WHAT YOU SHOULD DO:
A precise copy of the data is required, with every picture left out.

▼

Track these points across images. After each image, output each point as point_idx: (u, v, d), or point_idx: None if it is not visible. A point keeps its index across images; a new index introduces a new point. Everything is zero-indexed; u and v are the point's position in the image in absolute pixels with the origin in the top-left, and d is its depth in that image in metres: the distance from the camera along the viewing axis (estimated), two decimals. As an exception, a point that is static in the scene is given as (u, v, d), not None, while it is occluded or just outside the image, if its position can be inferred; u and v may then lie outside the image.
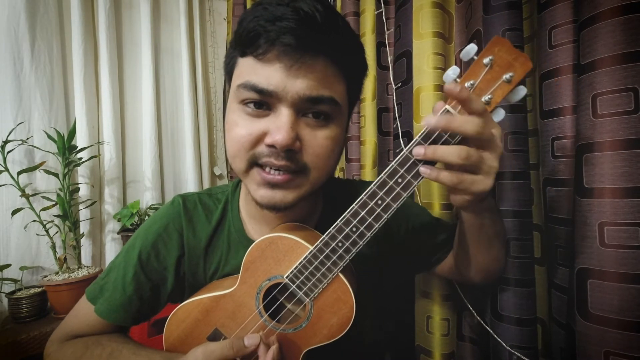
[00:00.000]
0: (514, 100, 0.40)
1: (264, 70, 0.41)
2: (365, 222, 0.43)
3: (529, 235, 0.60)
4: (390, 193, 0.41)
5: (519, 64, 0.38)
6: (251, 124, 0.43)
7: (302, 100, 0.42)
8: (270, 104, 0.43)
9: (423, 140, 0.40)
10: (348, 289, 0.45)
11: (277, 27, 0.39)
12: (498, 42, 0.38)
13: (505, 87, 0.38)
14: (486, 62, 0.38)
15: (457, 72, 0.39)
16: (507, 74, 0.38)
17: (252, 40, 0.41)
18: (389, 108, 0.91)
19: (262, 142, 0.43)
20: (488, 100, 0.39)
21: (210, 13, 1.68)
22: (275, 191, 0.45)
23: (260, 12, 0.40)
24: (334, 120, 0.46)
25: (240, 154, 0.44)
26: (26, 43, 1.10)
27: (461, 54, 0.39)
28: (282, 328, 0.48)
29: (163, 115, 1.47)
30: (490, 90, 0.39)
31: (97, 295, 0.55)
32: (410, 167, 0.40)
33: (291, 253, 0.46)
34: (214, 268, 0.56)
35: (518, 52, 0.38)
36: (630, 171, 0.44)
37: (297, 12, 0.39)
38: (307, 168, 0.45)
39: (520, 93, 0.39)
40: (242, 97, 0.43)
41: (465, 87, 0.38)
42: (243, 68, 0.44)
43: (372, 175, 0.91)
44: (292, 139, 0.41)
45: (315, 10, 0.40)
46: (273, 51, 0.40)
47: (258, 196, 0.45)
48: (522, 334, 0.58)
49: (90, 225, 1.23)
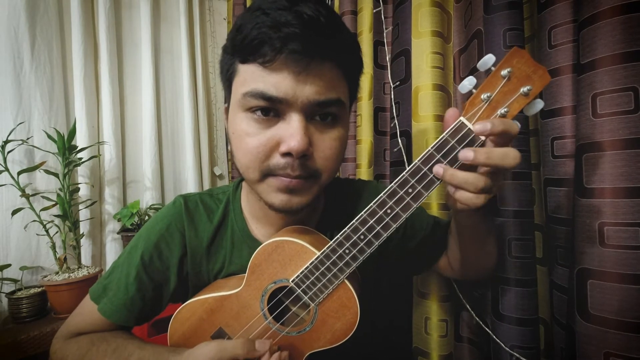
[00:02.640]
0: (531, 114, 0.39)
1: (271, 78, 0.41)
2: (374, 230, 0.43)
3: (531, 236, 0.59)
4: (400, 203, 0.41)
5: (537, 77, 0.37)
6: (262, 133, 0.43)
7: (311, 105, 0.42)
8: (279, 111, 0.42)
9: (436, 151, 0.40)
10: (353, 296, 0.46)
11: (283, 33, 0.38)
12: (517, 54, 0.37)
13: (522, 101, 0.37)
14: (504, 74, 0.37)
15: (473, 82, 0.39)
16: (525, 87, 0.37)
17: (256, 47, 0.40)
18: (386, 107, 0.91)
19: (276, 152, 0.43)
20: (504, 113, 0.38)
21: (210, 13, 1.68)
22: (292, 196, 0.45)
23: (262, 18, 0.39)
24: (340, 120, 0.46)
25: (254, 165, 0.44)
26: (26, 43, 1.09)
27: (478, 64, 0.39)
28: (287, 331, 0.49)
29: (163, 115, 1.47)
30: (507, 104, 0.38)
31: (100, 294, 0.55)
32: (421, 177, 0.40)
33: (297, 257, 0.47)
34: (218, 267, 0.56)
35: (537, 64, 0.37)
36: (630, 171, 0.44)
37: (301, 16, 0.38)
38: (319, 172, 0.45)
39: (538, 106, 0.38)
40: (249, 105, 0.43)
41: (497, 121, 0.37)
42: (247, 75, 0.43)
43: (367, 174, 0.91)
44: (306, 144, 0.42)
45: (319, 14, 0.39)
46: (280, 58, 0.39)
47: (277, 201, 0.45)
48: (523, 334, 0.58)
49: (90, 225, 1.23)
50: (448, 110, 0.41)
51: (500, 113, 0.38)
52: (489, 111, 0.38)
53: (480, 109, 0.38)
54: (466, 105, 0.39)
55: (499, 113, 0.38)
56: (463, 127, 0.39)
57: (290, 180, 0.43)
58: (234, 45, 0.43)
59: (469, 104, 0.39)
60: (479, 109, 0.39)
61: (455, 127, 0.39)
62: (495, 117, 0.38)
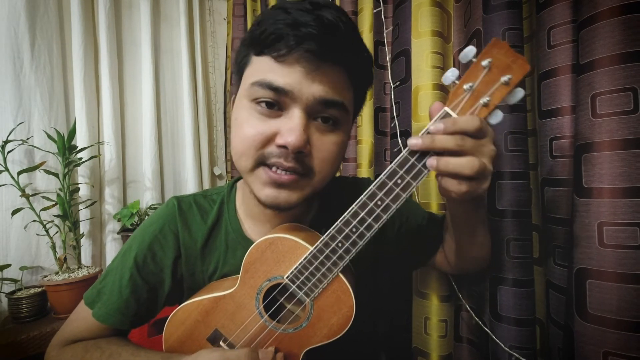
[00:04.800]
0: (512, 102, 0.40)
1: (281, 70, 0.42)
2: (365, 222, 0.43)
3: (529, 236, 0.59)
4: (389, 194, 0.41)
5: (517, 67, 0.38)
6: (262, 123, 0.44)
7: (316, 102, 0.43)
8: (283, 105, 0.43)
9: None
10: (348, 289, 0.45)
11: (301, 32, 0.40)
12: (496, 45, 0.38)
13: (503, 89, 0.38)
14: (485, 64, 0.38)
15: (456, 74, 0.40)
16: (505, 77, 0.38)
17: (272, 42, 0.41)
18: (386, 107, 0.91)
19: (273, 142, 0.44)
20: (486, 102, 0.39)
21: (210, 13, 1.68)
22: (280, 191, 0.45)
23: (283, 15, 0.41)
24: (341, 126, 0.47)
25: (249, 152, 0.45)
26: (26, 43, 1.10)
27: (460, 56, 0.39)
28: (283, 328, 0.48)
29: (163, 115, 1.47)
30: (489, 93, 0.39)
31: (94, 299, 0.55)
32: (409, 168, 0.41)
33: (291, 254, 0.47)
34: (212, 268, 0.55)
35: (516, 54, 0.38)
36: (629, 171, 0.44)
37: (321, 20, 0.40)
38: (313, 171, 0.46)
39: (518, 95, 0.39)
40: (255, 95, 0.44)
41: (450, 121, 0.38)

▲

COMPLETED EXERCISE:
Track these points across images. After each image, output each point as point_idx: (u, v, d), or point_idx: None if it is not visible. A point keeps its index across images; a new index introduces a new point. Everything is zero-indexed; u and v are the point's position in the image in absolute pixels with the origin in the top-left, and d is its depth in that image in metres: the distance from the camera along the viewing axis (estimated), two decimals. As an exception, a point that is static in the scene is given as (u, v, d), not None, while it is occluded or just outside the image, if its position can be inferred; u and v may then lie outside the image.
[00:00.000]
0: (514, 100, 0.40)
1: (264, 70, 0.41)
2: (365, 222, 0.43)
3: (529, 235, 0.60)
4: (390, 193, 0.41)
5: (519, 64, 0.38)
6: (251, 124, 0.43)
7: (302, 100, 0.42)
8: (270, 104, 0.43)
9: (423, 140, 0.40)
10: (348, 289, 0.45)
11: (277, 27, 0.39)
12: (498, 42, 0.38)
13: (505, 87, 0.38)
14: (486, 62, 0.38)
15: (457, 72, 0.39)
16: (507, 74, 0.38)
17: (252, 40, 0.41)
18: (389, 108, 0.91)
19: (262, 142, 0.43)
20: (488, 100, 0.39)
21: (210, 13, 1.68)
22: (275, 191, 0.45)
23: (260, 12, 0.40)
24: (334, 120, 0.46)
25: (240, 154, 0.44)
26: (26, 43, 1.10)
27: (461, 54, 0.39)
28: (282, 328, 0.48)
29: (163, 115, 1.47)
30: (490, 90, 0.39)
31: (97, 295, 0.55)
32: (410, 167, 0.40)
33: (291, 253, 0.46)
34: (214, 268, 0.56)
35: (518, 52, 0.38)
36: (630, 171, 0.44)
37: (297, 12, 0.39)
38: (307, 168, 0.45)
39: (520, 93, 0.39)
40: (242, 97, 0.43)
41: (465, 87, 0.38)
42: (243, 68, 0.44)
43: (372, 175, 0.91)
44: (292, 139, 0.41)
45: (315, 10, 0.40)
46: (273, 51, 0.40)
47: (258, 196, 0.45)
48: (522, 334, 0.58)
49: (90, 225, 1.23)
[00:02.640]
0: (531, 114, 0.39)
1: (271, 78, 0.41)
2: (374, 230, 0.43)
3: (531, 236, 0.59)
4: (400, 203, 0.41)
5: (537, 77, 0.37)
6: (262, 133, 0.43)
7: (311, 105, 0.42)
8: (279, 111, 0.42)
9: (436, 151, 0.40)
10: (353, 296, 0.46)
11: (283, 33, 0.38)
12: (517, 54, 0.37)
13: (522, 101, 0.37)
14: (504, 74, 0.37)
15: (473, 82, 0.39)
16: (525, 87, 0.37)
17: (256, 47, 0.40)
18: (386, 107, 0.91)
19: (276, 152, 0.43)
20: (504, 113, 0.38)
21: (210, 13, 1.68)
22: (292, 196, 0.45)
23: (262, 18, 0.39)
24: (340, 120, 0.46)
25: (254, 165, 0.44)
26: (26, 43, 1.09)
27: (478, 64, 0.39)
28: (287, 331, 0.49)
29: (163, 115, 1.47)
30: (507, 104, 0.38)
31: (100, 294, 0.55)
32: (421, 177, 0.40)
33: (297, 257, 0.47)
34: (218, 267, 0.56)
35: (537, 64, 0.37)
36: (630, 171, 0.44)
37: (301, 16, 0.38)
38: (319, 172, 0.45)
39: (538, 106, 0.38)
40: (249, 105, 0.43)
41: (497, 121, 0.37)
42: (247, 75, 0.43)
43: (367, 174, 0.91)
44: (306, 144, 0.42)
45: (319, 14, 0.39)
46: (280, 58, 0.39)
47: (277, 201, 0.45)
48: (523, 334, 0.58)
49: (90, 225, 1.23)
50: (448, 110, 0.41)
51: (500, 113, 0.38)
52: (489, 111, 0.38)
53: (480, 109, 0.38)
54: (466, 105, 0.39)
55: (499, 113, 0.38)
56: (463, 127, 0.39)
57: (290, 180, 0.43)
58: (234, 45, 0.43)
59: (469, 104, 0.39)
60: (479, 109, 0.39)
61: (455, 127, 0.39)
62: (495, 117, 0.38)
[00:04.800]
0: (512, 102, 0.40)
1: (281, 70, 0.42)
2: (365, 222, 0.43)
3: (529, 236, 0.59)
4: (389, 194, 0.41)
5: (517, 67, 0.38)
6: (262, 123, 0.44)
7: (316, 102, 0.43)
8: (283, 105, 0.43)
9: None
10: (348, 289, 0.45)
11: (301, 32, 0.40)
12: (496, 45, 0.38)
13: (503, 89, 0.38)
14: (485, 64, 0.38)
15: (456, 74, 0.40)
16: (505, 77, 0.38)
17: (272, 42, 0.41)
18: (386, 107, 0.91)
19: (273, 142, 0.44)
20: (486, 102, 0.39)
21: (210, 13, 1.68)
22: (280, 191, 0.45)
23: (283, 15, 0.41)
24: (341, 126, 0.47)
25: (249, 152, 0.45)
26: (26, 43, 1.10)
27: (460, 56, 0.39)
28: (283, 328, 0.48)
29: (163, 115, 1.47)
30: (489, 93, 0.39)
31: (94, 299, 0.55)
32: (409, 168, 0.41)
33: (291, 254, 0.47)
34: (212, 268, 0.55)
35: (516, 54, 0.38)
36: (629, 171, 0.44)
37: (321, 20, 0.40)
38: (313, 171, 0.46)
39: (518, 95, 0.39)
40: (255, 95, 0.44)
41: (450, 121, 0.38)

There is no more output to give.